*** Material to process ***
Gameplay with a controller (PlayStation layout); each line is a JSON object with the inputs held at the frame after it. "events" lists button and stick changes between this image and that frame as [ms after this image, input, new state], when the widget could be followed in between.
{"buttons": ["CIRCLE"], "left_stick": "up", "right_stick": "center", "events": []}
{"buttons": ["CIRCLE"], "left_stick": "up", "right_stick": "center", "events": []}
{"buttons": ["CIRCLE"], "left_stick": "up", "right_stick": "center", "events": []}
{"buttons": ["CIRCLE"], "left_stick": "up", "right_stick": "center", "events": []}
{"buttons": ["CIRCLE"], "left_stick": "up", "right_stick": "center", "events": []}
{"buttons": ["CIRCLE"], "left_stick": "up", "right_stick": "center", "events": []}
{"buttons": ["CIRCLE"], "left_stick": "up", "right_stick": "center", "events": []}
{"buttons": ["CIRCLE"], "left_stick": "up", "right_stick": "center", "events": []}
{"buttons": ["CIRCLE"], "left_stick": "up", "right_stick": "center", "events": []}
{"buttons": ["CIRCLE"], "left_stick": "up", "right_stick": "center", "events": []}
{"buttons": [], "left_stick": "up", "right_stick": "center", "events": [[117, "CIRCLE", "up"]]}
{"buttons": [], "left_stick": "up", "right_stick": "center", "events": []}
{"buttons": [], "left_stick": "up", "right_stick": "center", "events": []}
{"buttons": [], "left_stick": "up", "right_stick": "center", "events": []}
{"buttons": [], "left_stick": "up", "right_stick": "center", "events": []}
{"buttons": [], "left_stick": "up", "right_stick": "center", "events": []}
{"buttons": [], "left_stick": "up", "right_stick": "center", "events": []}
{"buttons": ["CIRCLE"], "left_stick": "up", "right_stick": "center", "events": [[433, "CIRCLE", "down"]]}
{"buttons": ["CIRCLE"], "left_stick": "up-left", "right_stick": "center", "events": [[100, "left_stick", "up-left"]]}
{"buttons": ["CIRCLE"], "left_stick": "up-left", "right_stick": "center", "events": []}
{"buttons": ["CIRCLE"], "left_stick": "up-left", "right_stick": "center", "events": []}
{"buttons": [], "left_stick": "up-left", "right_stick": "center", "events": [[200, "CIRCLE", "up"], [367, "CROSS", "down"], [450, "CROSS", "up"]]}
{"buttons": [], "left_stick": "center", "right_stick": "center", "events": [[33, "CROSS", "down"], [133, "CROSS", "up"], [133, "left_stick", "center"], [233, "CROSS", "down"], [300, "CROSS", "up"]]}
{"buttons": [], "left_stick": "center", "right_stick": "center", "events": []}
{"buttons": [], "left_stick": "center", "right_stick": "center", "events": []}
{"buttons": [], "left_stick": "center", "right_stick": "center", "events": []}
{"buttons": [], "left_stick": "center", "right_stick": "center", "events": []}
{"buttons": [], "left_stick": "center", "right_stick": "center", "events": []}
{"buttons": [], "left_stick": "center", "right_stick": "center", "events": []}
*** End of Material to process ***
- What you will do -
Return the material exactly as it stands.

- Answer to the exercise -
Gameplay with a controller (PlayStation layout); each line is a JSON object with the inputs held at the frame after it. "events" lists button and stick changes between this image and that frame as [ms after this image, input, new state], when the widget could be followed in between.
{"buttons": ["CIRCLE"], "left_stick": "up", "right_stick": "center", "events": []}
{"buttons": ["CIRCLE"], "left_stick": "up", "right_stick": "center", "events": []}
{"buttons": ["CIRCLE"], "left_stick": "up", "right_stick": "center", "events": []}
{"buttons": ["CIRCLE"], "left_stick": "up", "right_stick": "center", "events": []}
{"buttons": ["CIRCLE"], "left_stick": "up", "right_stick": "center", "events": []}
{"buttons": ["CIRCLE"], "left_stick": "up", "right_stick": "center", "events": []}
{"buttons": ["CIRCLE"], "left_stick": "up", "right_stick": "center", "events": []}
{"buttons": ["CIRCLE"], "left_stick": "up", "right_stick": "center", "events": []}
{"buttons": ["CIRCLE"], "left_stick": "up", "right_stick": "center", "events": []}
{"buttons": ["CIRCLE"], "left_stick": "up", "right_stick": "center", "events": []}
{"buttons": [], "left_stick": "up", "right_stick": "center", "events": [[117, "CIRCLE", "up"]]}
{"buttons": [], "left_stick": "up", "right_stick": "center", "events": []}
{"buttons": [], "left_stick": "up", "right_stick": "center", "events": []}
{"buttons": [], "left_stick": "up", "right_stick": "center", "events": []}
{"buttons": [], "left_stick": "up", "right_stick": "center", "events": []}
{"buttons": [], "left_stick": "up", "right_stick": "center", "events": []}
{"buttons": [], "left_stick": "up", "right_stick": "center", "events": []}
{"buttons": ["CIRCLE"], "left_stick": "up", "right_stick": "center", "events": [[433, "CIRCLE", "down"]]}
{"buttons": ["CIRCLE"], "left_stick": "up-left", "right_stick": "center", "events": [[100, "left_stick", "up-left"]]}
{"buttons": ["CIRCLE"], "left_stick": "up-left", "right_stick": "center", "events": []}
{"buttons": ["CIRCLE"], "left_stick": "up-left", "right_stick": "center", "events": []}
{"buttons": [], "left_stick": "up-left", "right_stick": "center", "events": [[200, "CIRCLE", "up"], [367, "CROSS", "down"], [450, "CROSS", "up"]]}
{"buttons": [], "left_stick": "center", "right_stick": "center", "events": [[33, "CROSS", "down"], [133, "CROSS", "up"], [133, "left_stick", "center"], [233, "CROSS", "down"], [300, "CROSS", "up"]]}
{"buttons": [], "left_stick": "center", "right_stick": "center", "events": []}
{"buttons": [], "left_stick": "center", "right_stick": "center", "events": []}
{"buttons": [], "left_stick": "center", "right_stick": "center", "events": []}
{"buttons": [], "left_stick": "center", "right_stick": "center", "events": []}
{"buttons": [], "left_stick": "center", "right_stick": "center", "events": []}
{"buttons": [], "left_stick": "center", "right_stick": "center", "events": []}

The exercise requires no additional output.